When I was younger I could hold on to my children and influence their decisions and their lives. They looked to me for guidance and to keep them safe. Now they are grown and flown and out in the big wide world and they rarely need any input from me. It can be hard to remember to pull back and not offer that unsolicited advice that I am so sure they need. To let them go and to not feel bereft as a mother - to trust the parenting we gave them and free them to be the people they were created to be. Letting go is part of the parenting journey - those who hold on too tight for too long often come to regret it.
FRIENDSI have friendships that I thought were indestructible and I worked hard at holding on to them for decades (and that is a VERY long time!) only to realize they are not really friendships at all anymore.We have moved on in different directions and don't have a great deal in common now. Rather than working harder and harder to hold on to these people, I am coming to the realization that I can acknowledge they have run their course, and gracefully let them move out of my life and use the opportunity to be open to new friendships.
On that note, I am also realizing that new friendships are hard to come by. I used to make new friends all the time - through playgroup, school mums, church, work etc etc. Now I don't have those same social circles and it's harder to meet like minded women. This is where blogging has taken on a life of its own, the friendships and connections all over the world have added a new dimension to my life. It's easier to let the old go when the new is so interesting and engaging.
I've also needed to learn to let go of my husband - not in the sense of an open marriage thank you very much! But in the sense of not expecting him to be my chief source of entertainment. As my circle of friends decreases and my children have moved on, he has become a much bigger part of my life again. It's lovely to reconnect, but not to feel the need to strangle him with my need for time or attention.
Although he has always been the closest person to me, that doesn't mean I should be looking to him to fulfill all of my social needs, and (seeing he is an entrenched introvert) this is an incredible relief to him. It's been a process of finding the balance between time together and not expecting him to be the provider of my happiness.

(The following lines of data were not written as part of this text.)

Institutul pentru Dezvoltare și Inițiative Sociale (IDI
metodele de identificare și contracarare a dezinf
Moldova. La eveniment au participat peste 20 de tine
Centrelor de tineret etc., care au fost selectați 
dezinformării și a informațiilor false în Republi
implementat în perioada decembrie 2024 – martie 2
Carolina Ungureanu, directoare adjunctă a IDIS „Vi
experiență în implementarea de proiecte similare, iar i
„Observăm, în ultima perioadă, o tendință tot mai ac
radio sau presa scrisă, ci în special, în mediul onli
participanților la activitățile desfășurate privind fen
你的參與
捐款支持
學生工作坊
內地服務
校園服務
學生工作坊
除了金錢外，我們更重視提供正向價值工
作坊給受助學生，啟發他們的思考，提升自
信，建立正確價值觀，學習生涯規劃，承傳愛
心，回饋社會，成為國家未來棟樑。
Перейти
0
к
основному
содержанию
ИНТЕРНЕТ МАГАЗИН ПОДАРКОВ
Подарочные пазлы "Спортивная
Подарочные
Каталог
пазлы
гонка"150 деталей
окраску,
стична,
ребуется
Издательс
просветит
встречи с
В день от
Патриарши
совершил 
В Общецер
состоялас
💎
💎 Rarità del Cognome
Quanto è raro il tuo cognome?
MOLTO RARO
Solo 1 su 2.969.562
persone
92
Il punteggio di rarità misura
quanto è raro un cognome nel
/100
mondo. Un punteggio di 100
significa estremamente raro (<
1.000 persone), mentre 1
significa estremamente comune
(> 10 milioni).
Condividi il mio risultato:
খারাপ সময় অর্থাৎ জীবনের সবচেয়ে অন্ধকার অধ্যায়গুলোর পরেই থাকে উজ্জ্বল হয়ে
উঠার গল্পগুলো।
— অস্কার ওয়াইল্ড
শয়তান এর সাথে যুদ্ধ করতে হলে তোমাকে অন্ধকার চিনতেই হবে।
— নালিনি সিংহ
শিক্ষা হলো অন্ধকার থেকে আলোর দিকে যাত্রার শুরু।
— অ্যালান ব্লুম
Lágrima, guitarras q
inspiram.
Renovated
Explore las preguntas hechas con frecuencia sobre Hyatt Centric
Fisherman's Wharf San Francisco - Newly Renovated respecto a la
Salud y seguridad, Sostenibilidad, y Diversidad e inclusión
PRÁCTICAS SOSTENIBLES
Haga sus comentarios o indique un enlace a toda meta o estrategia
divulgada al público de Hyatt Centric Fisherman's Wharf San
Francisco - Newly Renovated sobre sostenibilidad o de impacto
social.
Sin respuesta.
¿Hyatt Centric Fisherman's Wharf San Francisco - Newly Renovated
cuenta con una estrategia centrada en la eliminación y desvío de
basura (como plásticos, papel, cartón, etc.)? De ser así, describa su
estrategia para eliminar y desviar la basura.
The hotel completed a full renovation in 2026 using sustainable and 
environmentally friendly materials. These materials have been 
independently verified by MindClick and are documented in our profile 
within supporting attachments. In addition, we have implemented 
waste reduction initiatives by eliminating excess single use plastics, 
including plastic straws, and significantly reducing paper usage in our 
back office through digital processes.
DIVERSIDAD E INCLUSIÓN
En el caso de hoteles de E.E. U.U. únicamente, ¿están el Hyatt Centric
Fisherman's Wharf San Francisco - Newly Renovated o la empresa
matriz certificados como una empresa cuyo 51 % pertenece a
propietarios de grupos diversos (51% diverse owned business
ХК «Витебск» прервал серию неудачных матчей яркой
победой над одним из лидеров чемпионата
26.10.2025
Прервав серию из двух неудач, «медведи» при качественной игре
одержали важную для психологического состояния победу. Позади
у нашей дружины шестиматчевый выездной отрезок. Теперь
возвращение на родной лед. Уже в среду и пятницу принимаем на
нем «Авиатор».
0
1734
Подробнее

I have seen marriages suffocate when the wife holds on too tightly to her husband in the hope he'll compensate for her empty nest and lost fledglings. We can't expect one person to create our happiness for us and holding on too tight can actually push them away. We need to renegotiate our boundaries and our expectations, holding on with a tight fist isn't the answer, it can be toxic and creates a slow death for any relationship.

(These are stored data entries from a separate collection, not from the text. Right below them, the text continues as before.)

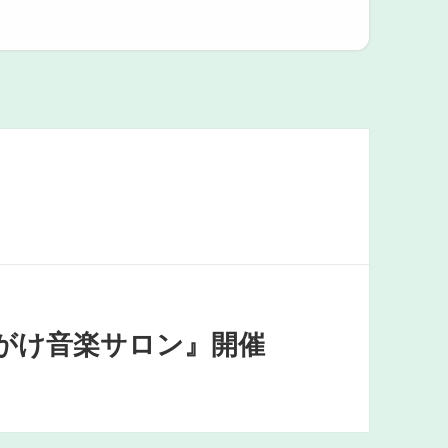
がけ音楽サロン』開催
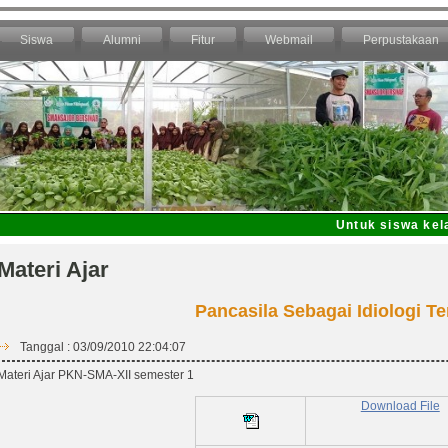
Siswa
Alumni
Fitur
Webmail
Perpustakaan
Untuk siswa kelas X
Materi Ajar
Pancasila Sebagai Idiologi T
Tanggal : 03/09/2010 22:04:07
Materi Ajar PKN-SMA-XII semester 1
Download File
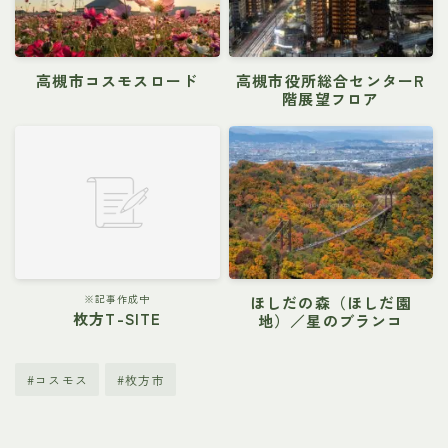
高槻市コスモスロード
高槻市役所総合センターR
階展望フロア
※記事作成中
ほしだの森（ほしだ園
枚方T-SITE
地）／星のブランコ
#コスモス
#枚方市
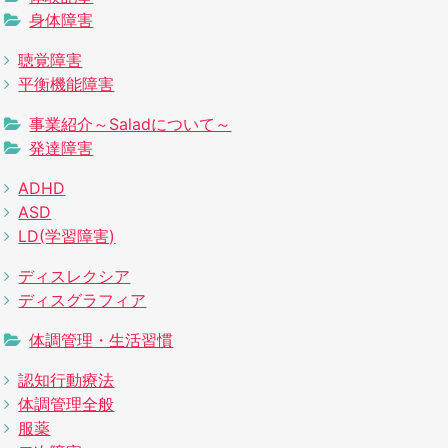
身体障害
聴覚障害
平衡機能障害
事業紹介～Saladについて～
発達障害
ADHD
ASD
LD(学習障害)
ディスレクシア
ディスグラフィア
体調管理・生活習慣
認知行動療法
体調管理全般
服薬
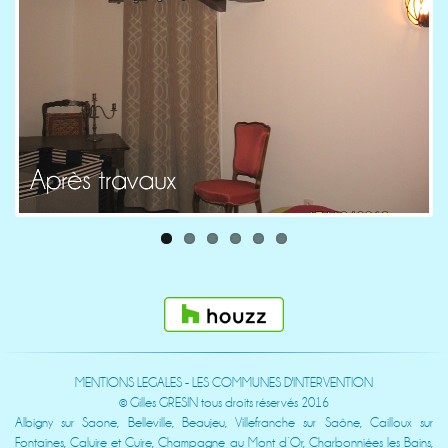
Previous
Next
MENTIONS LEGALES
-
LES COMMUNES D'INTERVENTION
©
Gilles GRESIN tous droits réservés 2016
Albigny sur Saone, Belleville, Beaujeu, Villefranche sur Saône, Cailloux sur
Fontaines, Caluire et Cuire, Champagne au Mont d’Or, Charbonniées les Bains,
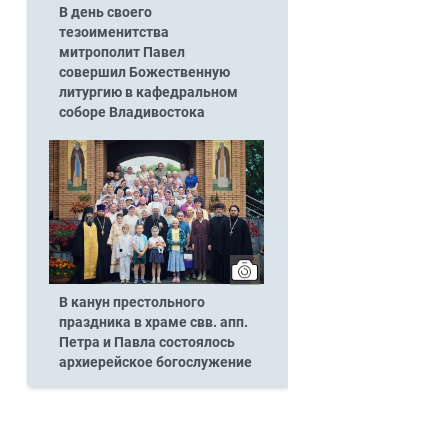
В день своего
тезоименитства
митрополит Павел
совершил Божественную
литургию в кафедральном
соборе Владивостока
В канун престольного
праздника в храме свв. апп.
Петра и Павла состоялось
архиерейское богослужение
я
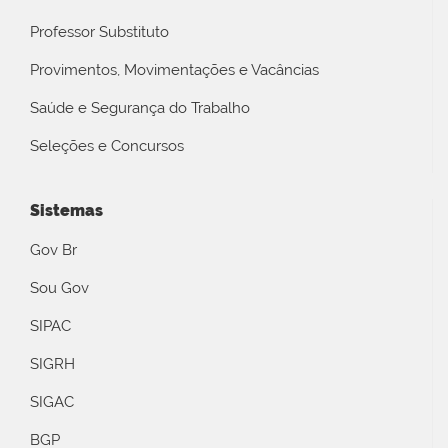
Professor Substituto
Provimentos, Movimentações e Vacâncias
Saúde e Segurança do Trabalho
Seleções e Concursos
Sistemas
Gov Br
Sou Gov
SIPAC
SIGRH
SIGAC
BGP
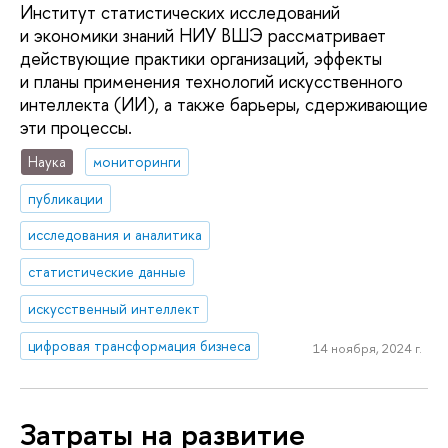
Институт статистических исследований
и экономики знаний НИУ ВШЭ рассматривает
действующие практики организаций, эффекты
и планы применения технологий искусственного
интеллекта (ИИ), а также барьеры, сдерживающие
эти процессы.
Наука
мониторинги
публикации
исследования и аналитика
статистические данные
искусственный интеллект
цифровая трансформация бизнеса
14 ноября, 2024 г.
Затраты на развитие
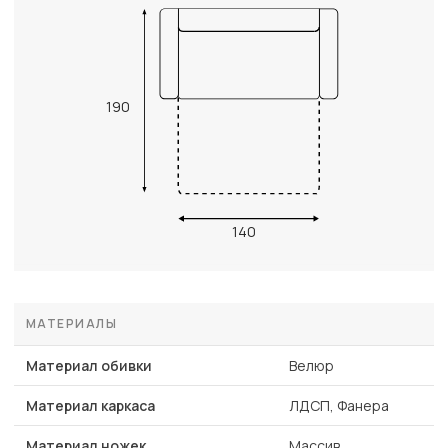
190
140
МАТЕРИАЛЫ
Материал обивки
Велюр
Материал каркаса
ЛДСП, Фанера
Материал ножек
Массив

Back in January 2015 I chose "Release" as my word for the year and this still comes into play in my life 18 months or more later. It is about learning to let go of things and people that are no longer good for me. Trusting that better things are in store, and finding sufficiency in myself rather than looking for it in others. Holding on to what is important but not grasping it in a needy way. Midlife is such a learning curve for me - one where I can let go of old habits and unnecessary obligations and fill those places I've freed up with new and interesting pursuits.